The man replied "Are you sure? Because you look like you could be from some particular region of Pakistan."
I giggled as the man pressed my mother with the usual guesses as to my race.
I don't want to sound like one of those mixed race, multiethnic, or whatever-you-call-them kids who tell how their lives were destroyed because they never fitted in or weren't a member of a single race. I'm not that.
Race was never an issue when I was growing up. In 2000, the Census Bureau rated Sacramento as one of the most diverse cities in the United States. And the different groups socialized, dated, went to school together, and married each other. Many of my friends were of mixed races, and no one cared.
But now, for the first time in my life, at the tender age of 21, my race has become a bigger deal.
My grandma wrote a book, "When We Were Colored: A Mother's Story," and I'm helping to promote it.
When I go to bookstores and tell people that my grandmother wrote a book about being "colored," they stare at me in disbelief.
I show them the family photo on the book cover and tell them that the chubby black baby on her father's lap is my mother. More disbelief.

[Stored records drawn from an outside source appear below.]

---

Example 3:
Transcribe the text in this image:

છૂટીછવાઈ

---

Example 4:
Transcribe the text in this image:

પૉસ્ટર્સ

They don't ask directly, but I can tell what they're thinking:
"What is this girl of unknown race [they may not be sure what I am, but I'm definitely not black] doing with a black mother and grandmother? And what is she doing using the word 'colored'? Doesn't she know that's not politically correct?"
(Grandma is working on a new book that she may call "Tales of a Negro Grandma," and I dread going to bookstores with that word.)
Still, people are always polite – just surprised. Sometimes they ask me what my family is like, fishing for an answer. Mostly, they say nothing.
I feel compelled to explain. I don't know why, but I think I should satisfy their curiosity, and I also feel I must prove that I am actually related to the beautiful black family on the book cover.
"My father's white," I usually say, and that takes care of it.
Book events are more troubling. My aunts and uncles are immediately recognized as the author's children, and people ask the black grandchildren, my cousins, if they're part of the family. But me – they just assume I'm some person hired to sell the book.
When customers ask to take pictures of the whole family, they give me that "Why is she trying to get in the picture?" look. That is, until my mother explains that I am her daughter. Then they smile and mumble something about multiculturalism.
It bothers me that people think I'm not related to my mother and grandmother because I'm proud of my family – proud that I come from a long line that endured slavery, survived segregation, and prospered.
My grandma's grandfather was born a slave. After the Civil War, he started a shoe shop in Atlanta that was so successful he was able to send his nine children to college.
I'm also proud of the white side of my family. They were Texas sharecroppers who came to California during the Depression. But that's another story.